### Page excerpt

⟨

G. S. Boutwell New York 1902 Doubleday and Co., Inc.

Black Friday: The Inside Story

[1869]

Under date of the 24th day of September, I received a letter from my special and trusted correspondent in the city of New York in which I find this statement:

"This has been the most dreadful day I have ever seen in this city. While gold was jumping from forty-three to sixty-one the excitement was painful. Old, conservative merchants looked aghast, nobody was in their offices, and the agony depicted on the faces of men who crowded the streets made one feel as if Gettysburg had been lost and that the rebels were marching down Broadway. Friends of the Administration openly stated that the President or yourself must have given these men to feel you would not interfere with them or they would never dare to rush gold up so rapidly. In truth, many parties of real responsibility and friends of the Government openly declared that somebody in Washington must be in this combination."

The last sentence in this quotation unfolds the policy which had guided Gould and Fisk and their associates from April to the culmination of their undertaking the 24th day of September. As far as I know, the effort had been directed chiefly to the support of false theory that the President was opposed to the sale of gold, especially during the autumn months, when a large amount of currency is required, or in those days was supposed to be required, for "the moving," as it was called, of the produce of the West to the seacoast for shipment to Europe. They even went so far as to allege that the President had ordered the Secretary of the Treasury to suspend the sale of gold during the month of September, for which there was no foundation whatever.

Indeed, up to the 22d of September, when I introduced the subject of the price of gold to the President, he had neither said nor done anything, except to write a letter from New York City under date of September 12, 1889, in the following words: "I am satisfied that on your arrival you will be met by the bulls and bears of Wall Street, and probably by merchants, too, to induce you to sell gold, or pay the November interest in advance, on the one side, and to hold fast on the other. The fact is, a desperate struggle is now taking place, and each party wants the Government to help him out. I write this letter to advise you what I think you may expect, to put you on your guard."

At a meeting, which was accidental, as far as the President was concerned, on board one of Fisk and Gould’s Fall River steamers, when he was on his way to Boston, in June of that year, to attend the Peace Jubilee, an attempt was made to commit General Grant to the policy of holding gold. I was present on the trip with the President. What happened on the boat may be best given in the language of Mr. Fisk and Mr. Gould. Mr. Fisk, in his testimony before the committee, said:

"On our passage over to Boston with General Grant, we endeavored to ascertain what his position was. We went down to supper about nine o’clock, intending while we were there to have this thing pretty thoroughly talked up, and, if possible, to relieve him from any idea of putting the price of gold down."

Mr. Gould’s account before the committee was as follows:

"At this supper the question came up about the state of the country, the crops, prospects ahead, etc. The President was a listener; the other gentlemen were discussing. Some were in favor of Boutwell’s selling gold, and some were opposed to it. After they had all interchanged their views, some one asked the President what his view was. He remarked that he thought there was a certain amount of fictitiousness about the prosperity of the country, and that the bubble might as well be tapped in one way as another. We supposed from that conversation that the President was a contractionist. His remark struck across us like a wet blanket,"

⟩

### Stored data
⟨

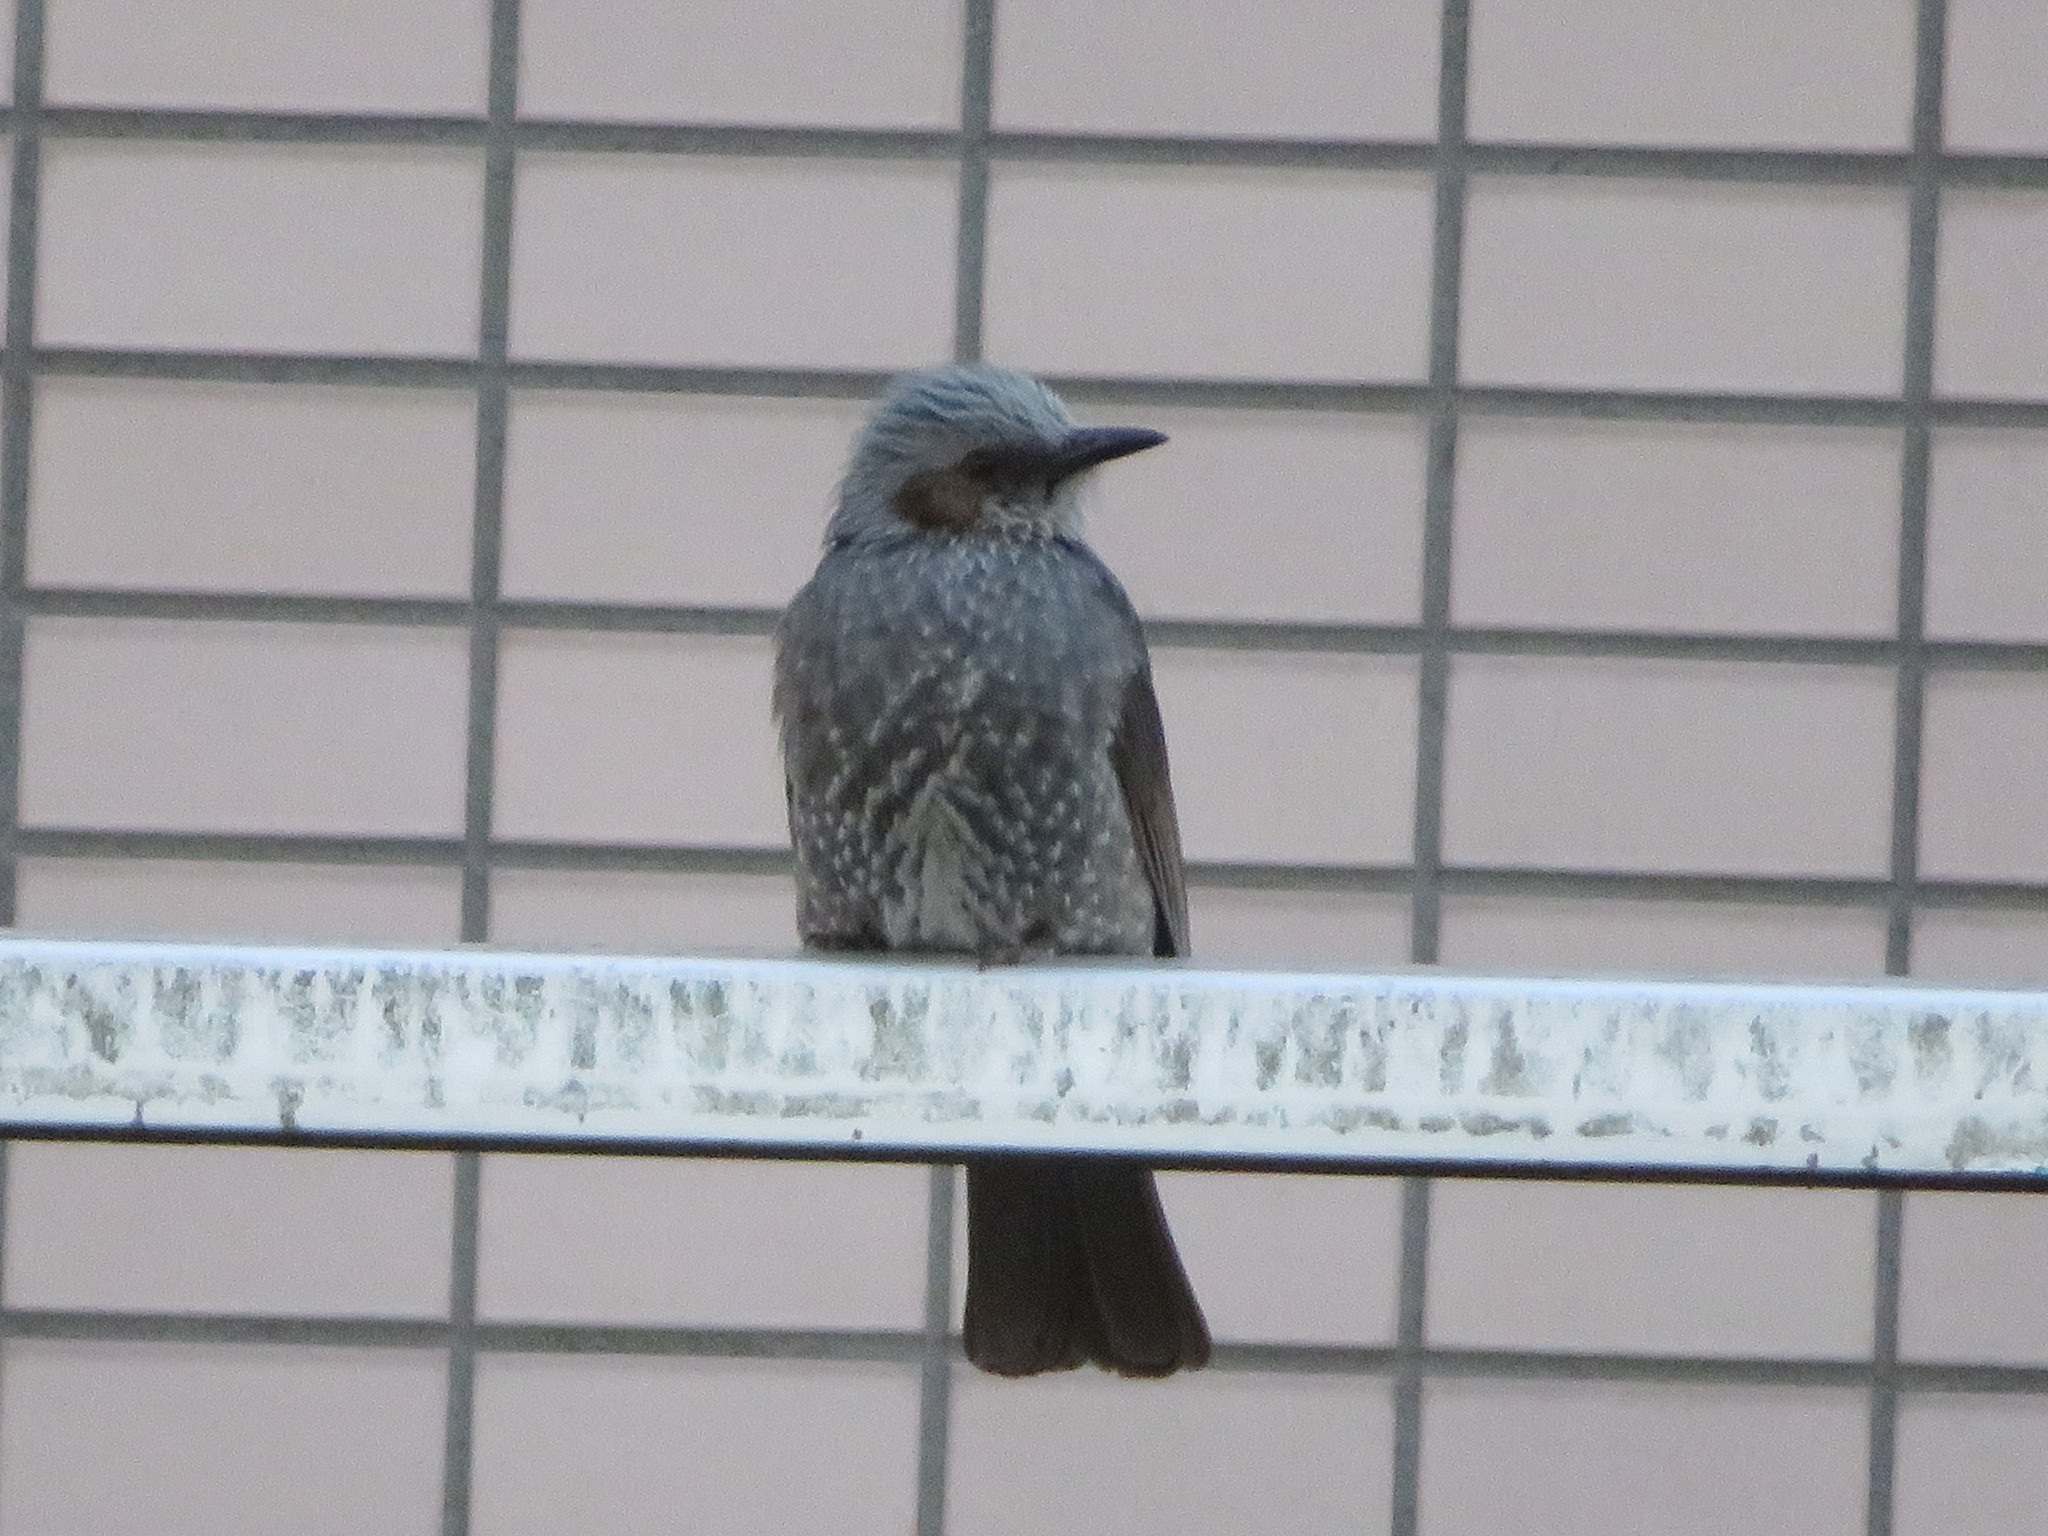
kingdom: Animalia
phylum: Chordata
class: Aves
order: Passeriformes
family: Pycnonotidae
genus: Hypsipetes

⟩
⟨

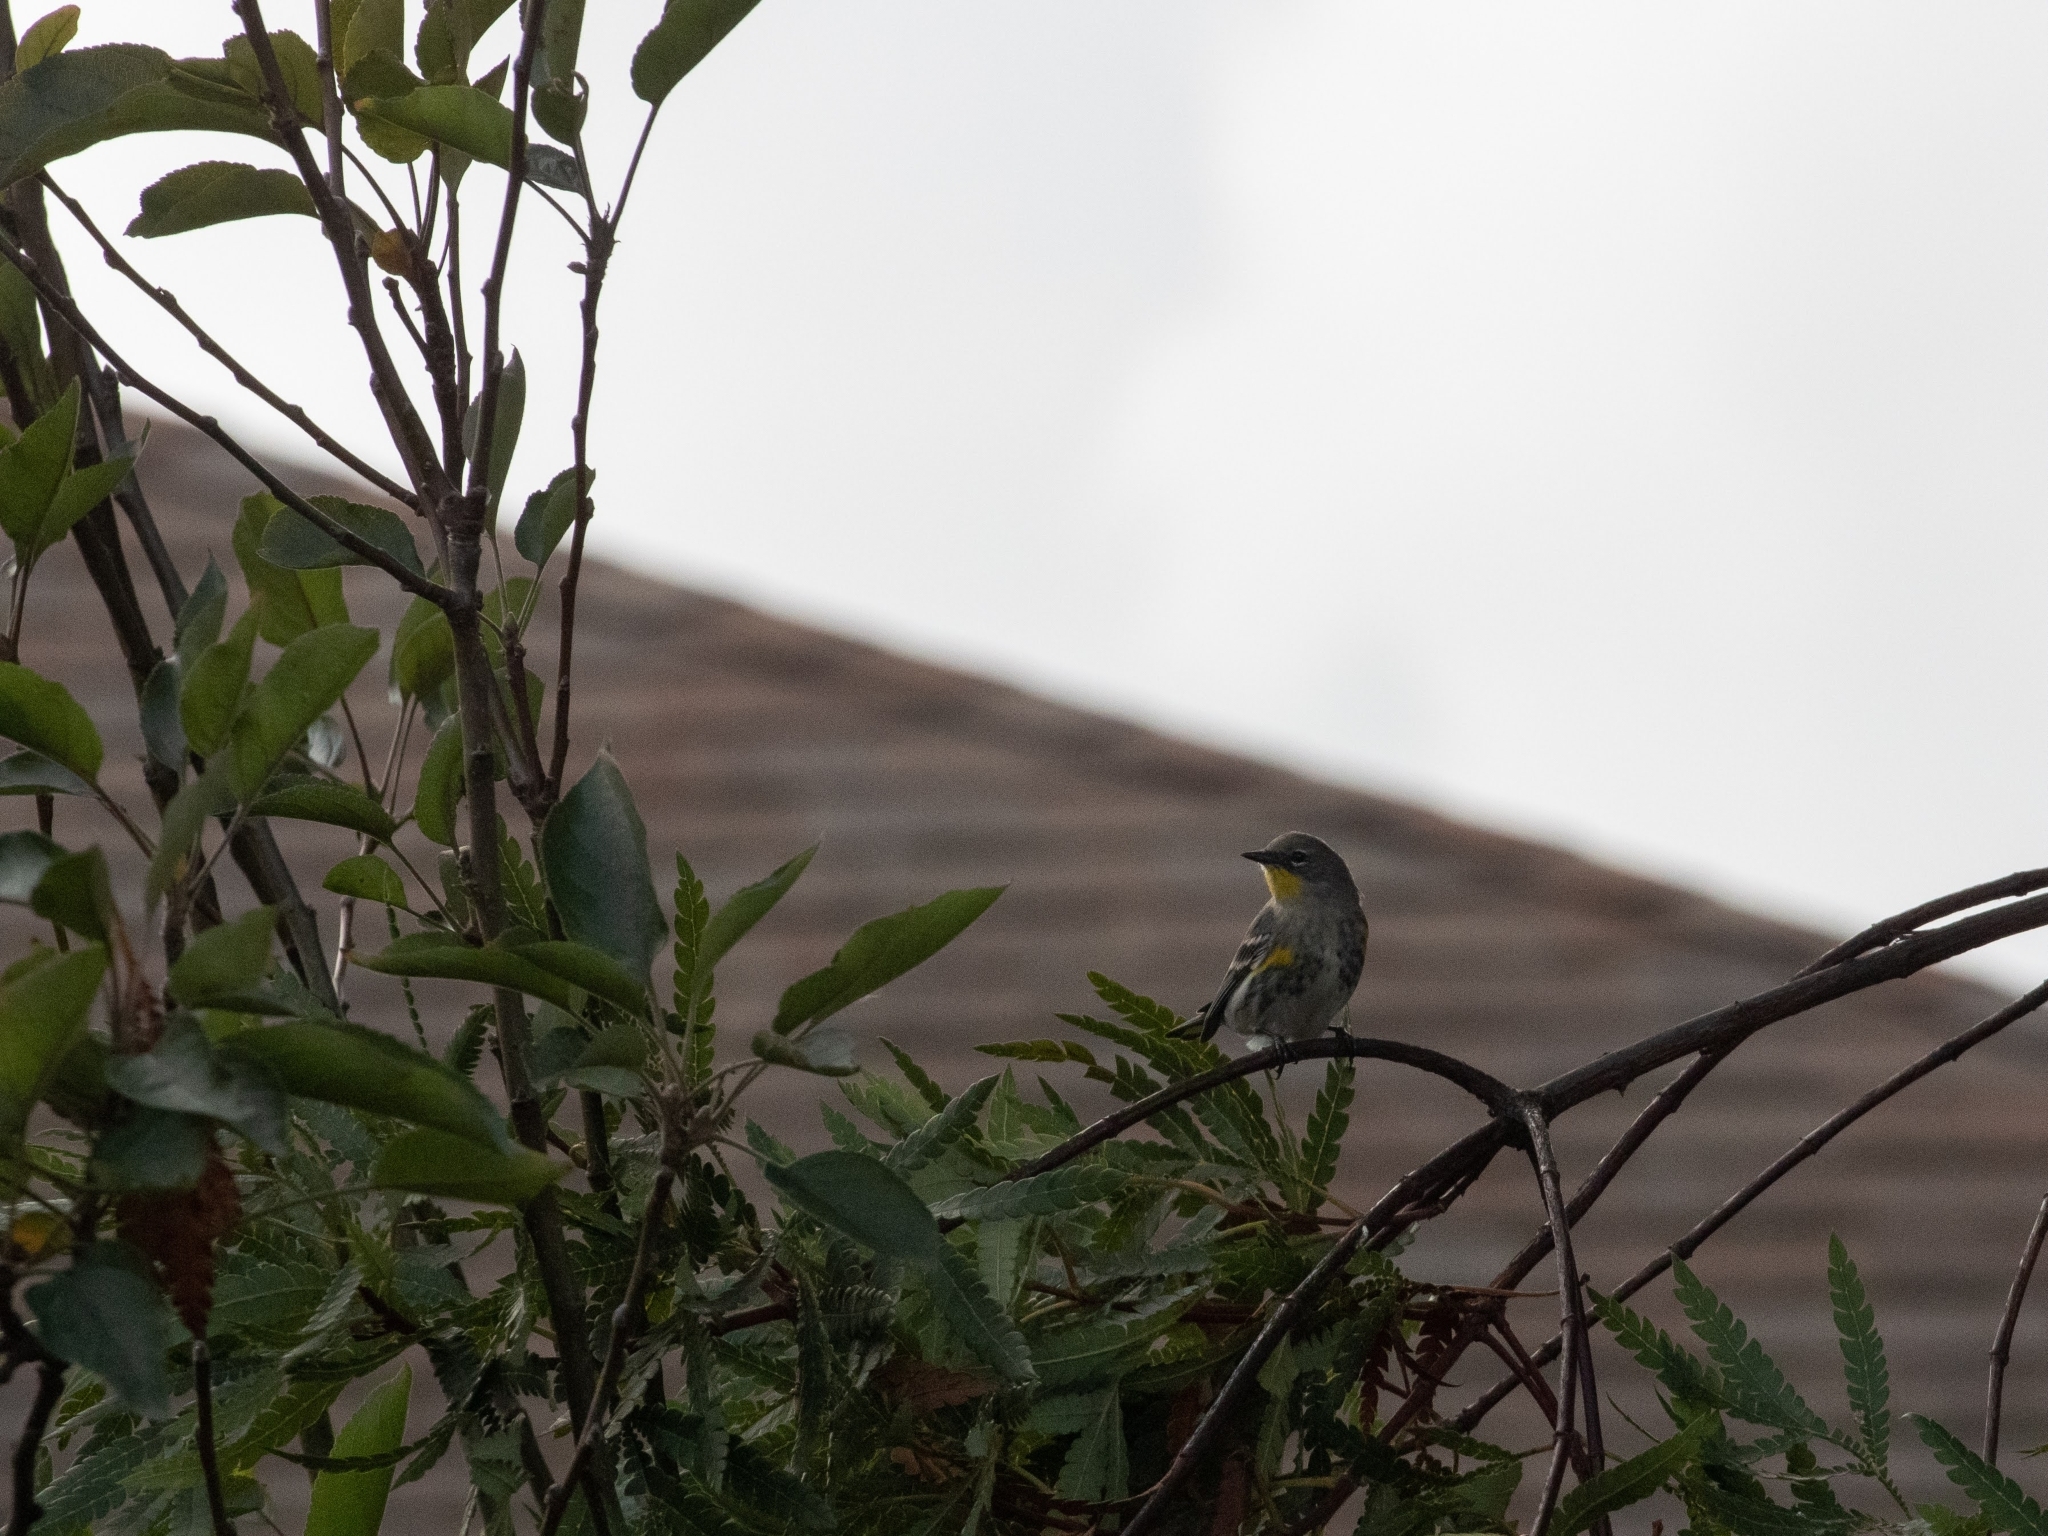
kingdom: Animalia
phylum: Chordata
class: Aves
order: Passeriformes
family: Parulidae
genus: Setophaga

⟩

### Exercise prompt
Reproduce the passage of the Black Friday account starting with "The last sentence" and going on through "no foundation whatever.", swapping "autumn months" for "harvest season".

### Answer to this task
The last sentence in this quotation unfolds the policy which had guided Gould and Fisk and their associates from April to the culmination of their undertaking the 24th day of September. As far as I know, the effort had been directed chiefly to the support of false theory that the President was opposed to the sale of gold, especially during the harvest season, when a large amount of currency is required, or in those days was supposed to be required, for "the moving," as it was called, of the produce of the West to the seacoast for shipment to Europe. They even went so far as to allege that the President had ordered the Secretary of the Treasury to suspend the sale of gold during the month of September, for which there was no foundation whatever.